_Data excerpts_:
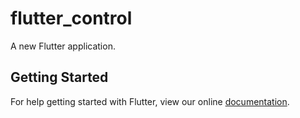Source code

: # flutter_control

A new Flutter application.

## Getting Started

For help getting started with Flutter, view our online
[documentation](http://flutter.io/).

_Exercise details_: Return each line of the data, keeping its wording exact and omitting pictures.

_Solution for this task_:
Source code

: # flutter_control

A new Flutter application.

## Getting Started

For help getting started with Flutter, view our online
[documentation](http://flutter.io/).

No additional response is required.